Model Paper Reported Acc. Our Imp. Acc. Notes
LSTM + MaxPooling - 97.66 num_layers=2
LSTM + Attention - 97.24 num_layers=2
Tencent Embeddings + LSTM + MaxPooling - 98.79 num_layers=2
Tencent Embeddings + LSTM + Attention - 98.57 num_layers=2
BERT-base + Attention Cui et al. (2019) 97.7 98.79
RoBERTa-base + Attention Cui et al. (2019) 97.8 98.98

References

  • Zhang, X., Zhao, J., and LeCun, Y. (2015). Character-level Convolutional Networks for Text Classification. NIPS 2015.
  • Chen, H., Sun, M., Tu, C., Lin, Y., and Liu, Z. (2016). Neural Sentiment Classification with User and Product Attention. EMNLP 2016.
  • McCann, B., Bradbury, J., Xiong, C., and Socher, R. (2017). Learned in Translation: Contextualized Word Vectors. NIPS 2017.
  • Liu, P., Zhang, J., Leung, C. W. K., He, C., and Griffiths, T. L. (2018). Exploiting Effective Representations for Chinese Sentiment Analysis using a Multi-channel Convolutional Neural Network. arXiv preprint arXiv:1808.02961.
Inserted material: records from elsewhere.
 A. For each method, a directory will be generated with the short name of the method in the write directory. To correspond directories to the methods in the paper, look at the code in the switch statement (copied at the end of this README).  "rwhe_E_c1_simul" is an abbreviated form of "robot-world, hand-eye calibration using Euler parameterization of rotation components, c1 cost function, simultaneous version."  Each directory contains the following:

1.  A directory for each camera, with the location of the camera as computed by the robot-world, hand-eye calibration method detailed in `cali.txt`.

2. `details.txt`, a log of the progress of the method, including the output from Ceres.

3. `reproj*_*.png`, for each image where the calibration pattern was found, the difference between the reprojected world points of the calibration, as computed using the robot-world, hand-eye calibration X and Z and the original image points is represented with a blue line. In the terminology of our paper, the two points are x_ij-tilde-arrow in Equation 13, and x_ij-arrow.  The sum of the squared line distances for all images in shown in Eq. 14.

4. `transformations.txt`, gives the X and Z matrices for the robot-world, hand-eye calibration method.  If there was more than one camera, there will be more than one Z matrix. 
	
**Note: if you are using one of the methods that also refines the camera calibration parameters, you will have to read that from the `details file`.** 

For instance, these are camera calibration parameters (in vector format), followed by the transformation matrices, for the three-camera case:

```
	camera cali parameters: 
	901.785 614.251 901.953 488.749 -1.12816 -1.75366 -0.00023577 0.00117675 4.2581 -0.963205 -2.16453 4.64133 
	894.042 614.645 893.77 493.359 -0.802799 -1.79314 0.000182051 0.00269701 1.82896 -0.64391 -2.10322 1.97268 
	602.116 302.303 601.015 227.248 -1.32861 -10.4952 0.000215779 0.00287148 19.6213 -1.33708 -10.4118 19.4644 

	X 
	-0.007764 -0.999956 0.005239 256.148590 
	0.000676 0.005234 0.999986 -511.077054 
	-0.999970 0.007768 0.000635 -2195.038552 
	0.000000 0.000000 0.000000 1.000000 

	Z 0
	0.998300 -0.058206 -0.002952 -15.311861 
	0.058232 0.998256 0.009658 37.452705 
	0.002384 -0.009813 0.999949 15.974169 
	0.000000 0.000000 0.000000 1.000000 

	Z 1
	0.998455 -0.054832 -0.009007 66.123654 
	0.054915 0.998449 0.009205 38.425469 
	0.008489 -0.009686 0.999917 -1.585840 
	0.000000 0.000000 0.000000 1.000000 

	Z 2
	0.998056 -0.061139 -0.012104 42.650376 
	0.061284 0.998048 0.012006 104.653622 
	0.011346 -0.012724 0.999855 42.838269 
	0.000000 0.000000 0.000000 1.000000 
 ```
  • Song, Y., Shi, S., Li, J., and Zhang, H. (2018). Directional Skip-gram: Explicitly Distinguishing Left and Right Context for Word Embeddings. NAACL-HLT 2018.
  • Devlin, J., Chang, M. W., Lee, K., and Toutanova, K. (2018). BERT: Pre-training of Deep Bidirectional Transformers for Language Understanding. NAACL-HLT 2019.
  • Liu, Y., Ott, M., Goyal, N., Du, J., Joshi, M., Chen, D., ... and Stoyanov, V. (2019). RoBERTa: A Robustly Optimized BERT Pretraining Approach. arXiv preprint arXiv:1907.11692.
  • Sun, C., Qiu, X., Xu, Y., and Huang, X. (2019). How to Fine-tune BERT for Text Classification? CCL 2019.
  • Cui, Y., Che, W., Liu, T., Qin, B., Yang, Z., Wang, S., and Hu, G. (2019). Pre-training with Whole Word Masking for Chinese BERT. EMNLP 2020.